**What needs to be done**
Across the following data, state how many lines include the word "destination". Provide the number alone.

**Data excerpts**

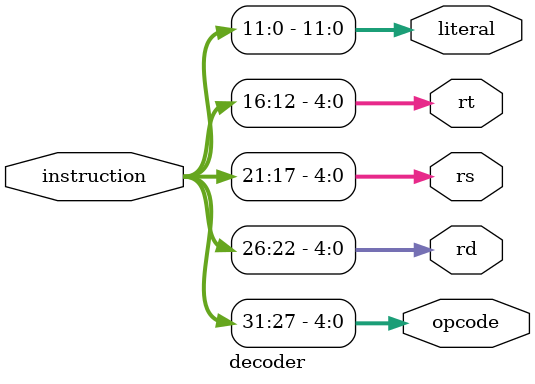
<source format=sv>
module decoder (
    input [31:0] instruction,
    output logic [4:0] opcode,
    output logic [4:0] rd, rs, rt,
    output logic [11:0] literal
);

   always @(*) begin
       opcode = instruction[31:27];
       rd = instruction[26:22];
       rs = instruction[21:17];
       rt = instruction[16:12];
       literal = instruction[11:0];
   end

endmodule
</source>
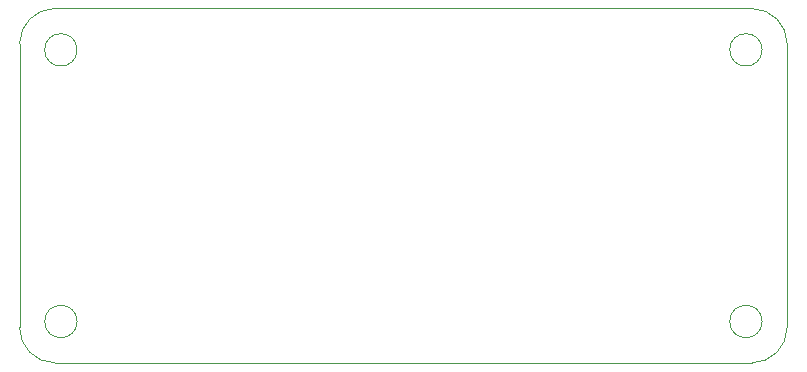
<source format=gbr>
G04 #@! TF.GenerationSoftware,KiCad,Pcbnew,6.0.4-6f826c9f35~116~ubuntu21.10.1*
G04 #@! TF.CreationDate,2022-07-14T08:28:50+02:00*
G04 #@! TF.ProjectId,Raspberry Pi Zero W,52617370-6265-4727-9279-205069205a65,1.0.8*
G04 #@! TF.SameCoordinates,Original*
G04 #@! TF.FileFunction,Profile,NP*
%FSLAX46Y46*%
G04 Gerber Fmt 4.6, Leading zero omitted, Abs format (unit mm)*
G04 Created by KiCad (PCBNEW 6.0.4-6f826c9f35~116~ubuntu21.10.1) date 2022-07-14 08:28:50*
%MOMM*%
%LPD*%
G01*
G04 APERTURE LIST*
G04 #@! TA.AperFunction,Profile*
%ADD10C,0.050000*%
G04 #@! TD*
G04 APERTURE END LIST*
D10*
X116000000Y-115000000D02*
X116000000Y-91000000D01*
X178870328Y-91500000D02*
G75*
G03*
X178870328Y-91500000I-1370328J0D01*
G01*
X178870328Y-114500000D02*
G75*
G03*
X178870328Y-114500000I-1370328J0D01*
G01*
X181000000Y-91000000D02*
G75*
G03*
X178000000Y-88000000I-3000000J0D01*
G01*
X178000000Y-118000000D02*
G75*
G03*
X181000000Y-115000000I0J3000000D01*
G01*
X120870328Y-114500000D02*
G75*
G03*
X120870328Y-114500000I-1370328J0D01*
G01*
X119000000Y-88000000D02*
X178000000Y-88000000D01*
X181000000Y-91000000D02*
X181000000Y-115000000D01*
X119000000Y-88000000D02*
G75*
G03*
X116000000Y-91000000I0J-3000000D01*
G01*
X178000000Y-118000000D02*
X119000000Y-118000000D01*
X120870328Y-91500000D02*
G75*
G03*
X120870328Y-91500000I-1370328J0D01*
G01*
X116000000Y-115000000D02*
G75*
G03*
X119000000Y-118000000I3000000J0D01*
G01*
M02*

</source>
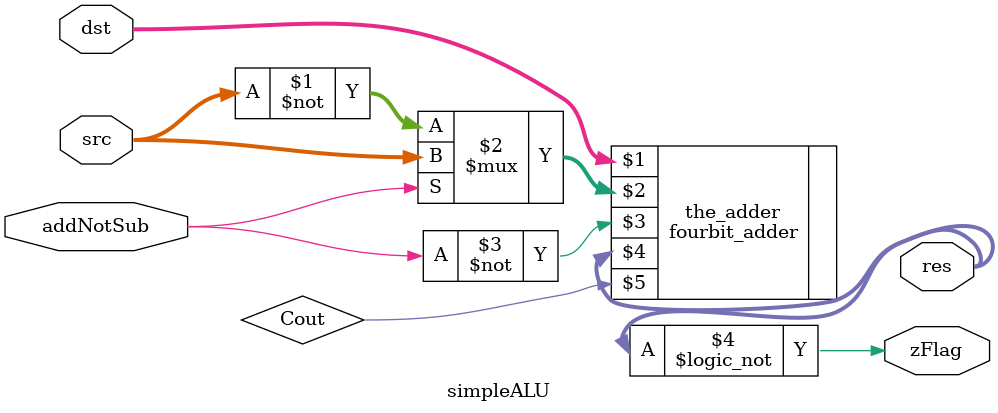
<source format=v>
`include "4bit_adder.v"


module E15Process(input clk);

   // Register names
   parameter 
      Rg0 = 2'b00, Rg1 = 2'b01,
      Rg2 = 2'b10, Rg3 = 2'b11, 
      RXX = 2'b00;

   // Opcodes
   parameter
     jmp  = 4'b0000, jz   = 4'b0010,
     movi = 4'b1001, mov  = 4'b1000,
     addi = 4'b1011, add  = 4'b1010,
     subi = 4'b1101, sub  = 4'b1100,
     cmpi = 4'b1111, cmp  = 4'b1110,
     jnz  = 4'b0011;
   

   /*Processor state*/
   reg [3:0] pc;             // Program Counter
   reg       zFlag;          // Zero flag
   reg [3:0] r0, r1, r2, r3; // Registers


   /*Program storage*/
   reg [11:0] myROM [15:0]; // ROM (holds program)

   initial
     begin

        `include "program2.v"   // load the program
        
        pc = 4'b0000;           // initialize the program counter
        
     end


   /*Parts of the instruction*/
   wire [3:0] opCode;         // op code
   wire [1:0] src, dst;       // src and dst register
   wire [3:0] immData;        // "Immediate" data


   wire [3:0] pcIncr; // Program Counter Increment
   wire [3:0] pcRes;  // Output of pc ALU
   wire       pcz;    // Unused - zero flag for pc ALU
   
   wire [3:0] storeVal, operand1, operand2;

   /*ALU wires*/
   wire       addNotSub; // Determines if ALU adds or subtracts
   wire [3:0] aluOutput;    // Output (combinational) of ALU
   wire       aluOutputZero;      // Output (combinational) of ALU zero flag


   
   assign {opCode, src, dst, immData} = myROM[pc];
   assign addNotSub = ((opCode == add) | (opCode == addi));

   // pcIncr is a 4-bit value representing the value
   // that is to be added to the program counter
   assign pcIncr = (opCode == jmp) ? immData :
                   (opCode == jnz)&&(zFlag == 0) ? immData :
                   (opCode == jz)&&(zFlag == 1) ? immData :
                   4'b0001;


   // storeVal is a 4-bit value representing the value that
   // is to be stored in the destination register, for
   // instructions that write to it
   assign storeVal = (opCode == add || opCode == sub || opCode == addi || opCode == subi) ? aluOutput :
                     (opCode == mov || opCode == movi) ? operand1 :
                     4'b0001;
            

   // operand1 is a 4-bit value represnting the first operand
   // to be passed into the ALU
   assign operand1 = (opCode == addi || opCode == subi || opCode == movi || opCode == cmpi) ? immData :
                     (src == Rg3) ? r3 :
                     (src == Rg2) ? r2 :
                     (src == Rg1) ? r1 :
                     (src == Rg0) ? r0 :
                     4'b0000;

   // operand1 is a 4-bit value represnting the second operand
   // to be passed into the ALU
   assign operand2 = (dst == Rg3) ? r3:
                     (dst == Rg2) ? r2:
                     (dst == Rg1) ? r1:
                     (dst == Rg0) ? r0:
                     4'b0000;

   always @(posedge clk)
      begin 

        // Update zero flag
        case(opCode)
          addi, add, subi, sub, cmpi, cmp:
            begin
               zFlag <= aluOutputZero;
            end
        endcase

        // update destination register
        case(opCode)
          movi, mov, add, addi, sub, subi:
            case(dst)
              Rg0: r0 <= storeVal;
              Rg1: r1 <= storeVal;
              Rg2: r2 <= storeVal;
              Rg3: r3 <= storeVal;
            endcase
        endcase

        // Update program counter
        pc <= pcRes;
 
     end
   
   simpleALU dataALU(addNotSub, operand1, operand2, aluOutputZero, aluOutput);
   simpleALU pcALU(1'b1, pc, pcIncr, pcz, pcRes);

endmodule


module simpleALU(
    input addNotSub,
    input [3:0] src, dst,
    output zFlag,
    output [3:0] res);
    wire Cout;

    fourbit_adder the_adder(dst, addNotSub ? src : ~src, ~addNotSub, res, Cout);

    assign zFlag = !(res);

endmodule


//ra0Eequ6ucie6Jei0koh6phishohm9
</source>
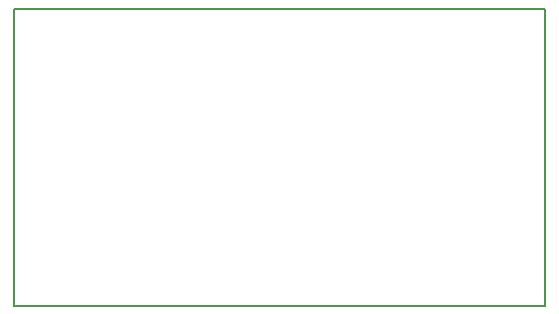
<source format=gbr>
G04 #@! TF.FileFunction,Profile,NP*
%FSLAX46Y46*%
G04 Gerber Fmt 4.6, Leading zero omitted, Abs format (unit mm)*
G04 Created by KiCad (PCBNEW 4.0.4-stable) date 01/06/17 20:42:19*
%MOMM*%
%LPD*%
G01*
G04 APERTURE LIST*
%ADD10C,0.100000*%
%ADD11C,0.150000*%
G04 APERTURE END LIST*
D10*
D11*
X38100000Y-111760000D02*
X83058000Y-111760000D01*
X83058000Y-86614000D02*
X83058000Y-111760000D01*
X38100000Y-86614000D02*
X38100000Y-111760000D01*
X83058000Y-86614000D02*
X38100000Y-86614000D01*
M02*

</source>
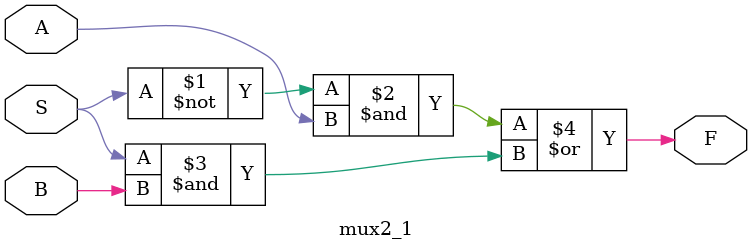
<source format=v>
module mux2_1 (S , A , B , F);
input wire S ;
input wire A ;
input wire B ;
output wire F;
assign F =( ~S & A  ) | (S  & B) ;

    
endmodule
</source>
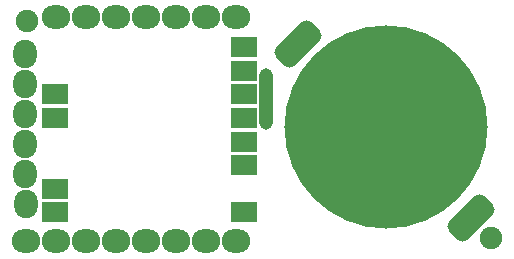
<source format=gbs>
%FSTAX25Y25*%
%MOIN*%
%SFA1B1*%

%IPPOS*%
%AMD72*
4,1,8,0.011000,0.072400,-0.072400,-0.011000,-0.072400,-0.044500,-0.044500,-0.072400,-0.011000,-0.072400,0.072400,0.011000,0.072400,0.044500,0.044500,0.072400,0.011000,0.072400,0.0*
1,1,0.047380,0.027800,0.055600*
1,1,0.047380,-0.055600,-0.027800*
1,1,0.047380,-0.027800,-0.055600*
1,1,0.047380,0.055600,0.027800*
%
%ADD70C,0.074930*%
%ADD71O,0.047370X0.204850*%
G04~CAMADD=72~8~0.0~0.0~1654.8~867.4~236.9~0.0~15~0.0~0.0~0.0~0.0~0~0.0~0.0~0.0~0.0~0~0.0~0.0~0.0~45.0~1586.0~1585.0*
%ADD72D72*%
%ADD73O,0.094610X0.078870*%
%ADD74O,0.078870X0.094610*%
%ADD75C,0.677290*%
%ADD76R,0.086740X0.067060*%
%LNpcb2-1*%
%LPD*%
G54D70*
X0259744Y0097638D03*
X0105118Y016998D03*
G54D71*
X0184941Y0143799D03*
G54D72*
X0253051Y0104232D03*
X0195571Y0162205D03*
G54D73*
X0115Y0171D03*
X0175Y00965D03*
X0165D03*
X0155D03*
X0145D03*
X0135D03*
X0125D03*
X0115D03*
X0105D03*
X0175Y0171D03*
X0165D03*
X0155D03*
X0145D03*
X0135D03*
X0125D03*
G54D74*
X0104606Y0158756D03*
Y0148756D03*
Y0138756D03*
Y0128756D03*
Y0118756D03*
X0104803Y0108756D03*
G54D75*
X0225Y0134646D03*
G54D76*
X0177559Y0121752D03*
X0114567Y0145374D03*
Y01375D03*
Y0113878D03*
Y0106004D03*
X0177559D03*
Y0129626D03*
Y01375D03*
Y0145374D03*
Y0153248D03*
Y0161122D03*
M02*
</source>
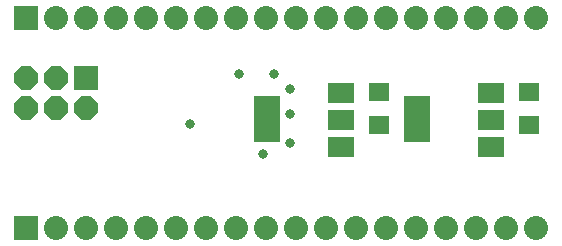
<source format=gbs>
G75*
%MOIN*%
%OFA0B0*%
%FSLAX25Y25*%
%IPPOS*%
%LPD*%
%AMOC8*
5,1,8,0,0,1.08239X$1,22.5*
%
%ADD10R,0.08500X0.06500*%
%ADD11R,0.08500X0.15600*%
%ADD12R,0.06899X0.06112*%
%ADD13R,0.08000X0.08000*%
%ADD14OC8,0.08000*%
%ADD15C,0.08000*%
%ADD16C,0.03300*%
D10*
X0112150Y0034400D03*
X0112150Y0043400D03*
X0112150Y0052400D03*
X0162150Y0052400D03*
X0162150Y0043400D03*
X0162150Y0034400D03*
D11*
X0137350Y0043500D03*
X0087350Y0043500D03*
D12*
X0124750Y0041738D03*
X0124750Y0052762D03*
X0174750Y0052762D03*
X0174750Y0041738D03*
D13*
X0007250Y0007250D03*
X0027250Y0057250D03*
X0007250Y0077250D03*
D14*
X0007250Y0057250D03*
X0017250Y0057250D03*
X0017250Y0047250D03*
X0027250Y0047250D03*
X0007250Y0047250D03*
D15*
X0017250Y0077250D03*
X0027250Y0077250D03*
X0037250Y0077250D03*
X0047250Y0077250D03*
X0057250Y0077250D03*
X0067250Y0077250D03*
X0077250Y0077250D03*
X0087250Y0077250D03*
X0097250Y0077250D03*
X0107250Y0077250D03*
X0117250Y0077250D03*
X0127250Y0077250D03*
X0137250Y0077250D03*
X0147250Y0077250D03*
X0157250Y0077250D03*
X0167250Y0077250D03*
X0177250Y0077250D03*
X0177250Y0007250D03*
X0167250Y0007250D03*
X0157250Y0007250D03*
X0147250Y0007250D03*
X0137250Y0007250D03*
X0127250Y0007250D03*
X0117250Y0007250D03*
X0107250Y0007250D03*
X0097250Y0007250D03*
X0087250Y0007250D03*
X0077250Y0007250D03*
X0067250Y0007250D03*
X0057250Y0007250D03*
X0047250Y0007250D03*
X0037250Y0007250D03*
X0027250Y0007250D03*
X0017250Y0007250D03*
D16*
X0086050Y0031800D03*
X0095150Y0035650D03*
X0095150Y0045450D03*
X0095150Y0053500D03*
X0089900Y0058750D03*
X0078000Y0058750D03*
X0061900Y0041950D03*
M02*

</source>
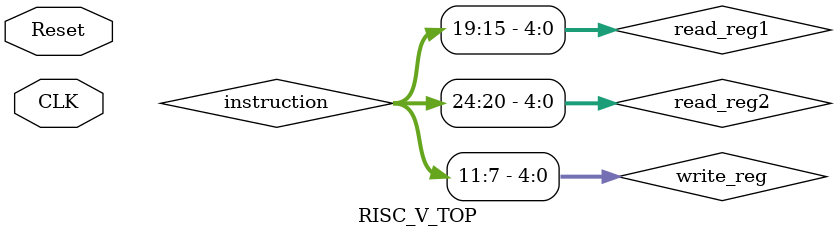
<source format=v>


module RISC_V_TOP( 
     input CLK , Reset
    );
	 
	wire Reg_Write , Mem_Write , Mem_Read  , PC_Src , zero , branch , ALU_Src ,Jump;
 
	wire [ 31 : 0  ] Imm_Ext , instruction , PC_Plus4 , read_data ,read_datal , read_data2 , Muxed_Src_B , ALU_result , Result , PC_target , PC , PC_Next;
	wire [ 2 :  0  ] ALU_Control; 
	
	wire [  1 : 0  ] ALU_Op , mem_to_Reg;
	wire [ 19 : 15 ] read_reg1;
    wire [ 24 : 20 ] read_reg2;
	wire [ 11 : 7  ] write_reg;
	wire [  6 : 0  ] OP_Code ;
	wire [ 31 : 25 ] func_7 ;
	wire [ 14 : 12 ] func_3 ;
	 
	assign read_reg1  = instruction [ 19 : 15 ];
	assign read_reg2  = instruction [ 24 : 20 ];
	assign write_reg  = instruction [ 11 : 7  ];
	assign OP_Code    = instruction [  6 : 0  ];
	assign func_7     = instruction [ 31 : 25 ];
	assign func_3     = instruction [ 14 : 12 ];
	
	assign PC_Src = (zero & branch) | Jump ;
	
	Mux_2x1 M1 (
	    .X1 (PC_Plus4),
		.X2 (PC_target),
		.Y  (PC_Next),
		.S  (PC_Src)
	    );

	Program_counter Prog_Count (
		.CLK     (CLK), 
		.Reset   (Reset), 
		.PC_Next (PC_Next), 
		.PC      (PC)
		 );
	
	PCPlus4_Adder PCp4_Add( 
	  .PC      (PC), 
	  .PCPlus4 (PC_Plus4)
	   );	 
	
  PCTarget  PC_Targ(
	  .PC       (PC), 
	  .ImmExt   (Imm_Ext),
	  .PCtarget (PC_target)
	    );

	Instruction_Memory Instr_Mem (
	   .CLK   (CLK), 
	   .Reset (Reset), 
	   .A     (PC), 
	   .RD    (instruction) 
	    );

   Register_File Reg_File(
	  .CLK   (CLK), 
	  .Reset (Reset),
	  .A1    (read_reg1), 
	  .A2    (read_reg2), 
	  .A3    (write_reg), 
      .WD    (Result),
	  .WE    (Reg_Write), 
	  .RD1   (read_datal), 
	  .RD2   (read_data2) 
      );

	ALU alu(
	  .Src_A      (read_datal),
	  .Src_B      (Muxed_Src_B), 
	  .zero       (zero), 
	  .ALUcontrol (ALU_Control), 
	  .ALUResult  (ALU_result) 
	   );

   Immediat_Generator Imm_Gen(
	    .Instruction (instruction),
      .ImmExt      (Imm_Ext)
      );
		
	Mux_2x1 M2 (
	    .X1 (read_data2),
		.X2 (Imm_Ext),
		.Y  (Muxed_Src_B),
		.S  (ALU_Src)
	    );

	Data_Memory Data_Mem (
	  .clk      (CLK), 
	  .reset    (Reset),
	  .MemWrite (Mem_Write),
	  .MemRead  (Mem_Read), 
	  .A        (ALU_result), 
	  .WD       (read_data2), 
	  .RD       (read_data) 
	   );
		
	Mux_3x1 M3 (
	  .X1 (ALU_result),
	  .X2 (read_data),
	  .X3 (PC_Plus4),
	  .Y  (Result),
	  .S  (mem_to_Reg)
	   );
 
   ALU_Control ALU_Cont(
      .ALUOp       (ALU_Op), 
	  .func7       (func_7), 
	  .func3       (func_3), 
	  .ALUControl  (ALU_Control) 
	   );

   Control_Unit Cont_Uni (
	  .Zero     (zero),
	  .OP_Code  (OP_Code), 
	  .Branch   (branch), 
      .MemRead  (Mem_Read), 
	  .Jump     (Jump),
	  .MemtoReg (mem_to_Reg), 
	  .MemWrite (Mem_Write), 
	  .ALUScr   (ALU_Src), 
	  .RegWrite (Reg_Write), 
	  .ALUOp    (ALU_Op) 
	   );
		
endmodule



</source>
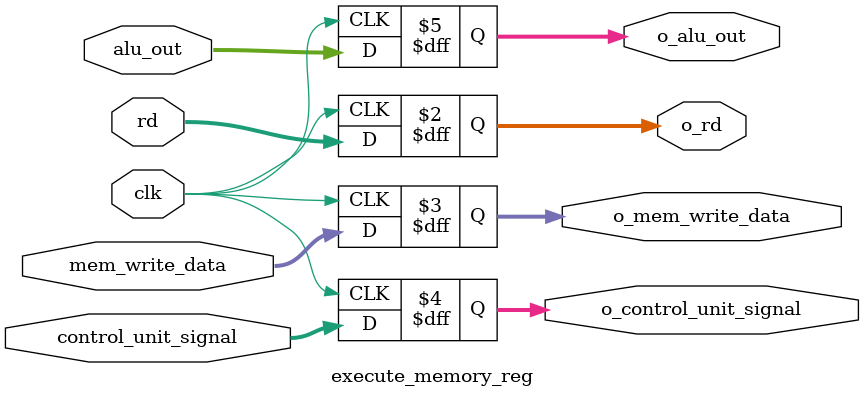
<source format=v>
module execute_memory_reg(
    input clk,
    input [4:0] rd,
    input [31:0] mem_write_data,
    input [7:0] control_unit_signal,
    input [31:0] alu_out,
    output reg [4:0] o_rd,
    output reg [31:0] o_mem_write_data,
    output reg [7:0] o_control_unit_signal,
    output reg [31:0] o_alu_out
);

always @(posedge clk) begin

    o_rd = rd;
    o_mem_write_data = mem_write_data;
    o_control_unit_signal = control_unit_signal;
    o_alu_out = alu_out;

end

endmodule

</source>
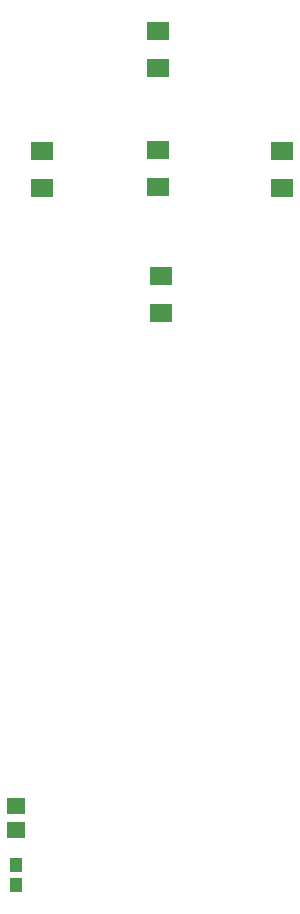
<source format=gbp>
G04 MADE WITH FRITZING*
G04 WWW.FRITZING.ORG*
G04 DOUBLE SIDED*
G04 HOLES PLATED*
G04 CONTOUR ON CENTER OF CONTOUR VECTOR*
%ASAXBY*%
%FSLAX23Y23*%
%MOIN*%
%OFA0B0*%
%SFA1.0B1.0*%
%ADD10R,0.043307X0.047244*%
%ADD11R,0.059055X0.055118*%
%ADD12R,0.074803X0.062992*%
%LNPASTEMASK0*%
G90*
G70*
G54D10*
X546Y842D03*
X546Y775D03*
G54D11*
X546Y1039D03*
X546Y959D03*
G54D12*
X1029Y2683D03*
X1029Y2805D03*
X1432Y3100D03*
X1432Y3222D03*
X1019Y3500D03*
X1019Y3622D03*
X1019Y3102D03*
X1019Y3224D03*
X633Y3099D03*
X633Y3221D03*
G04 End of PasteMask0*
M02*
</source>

**Answer section**
2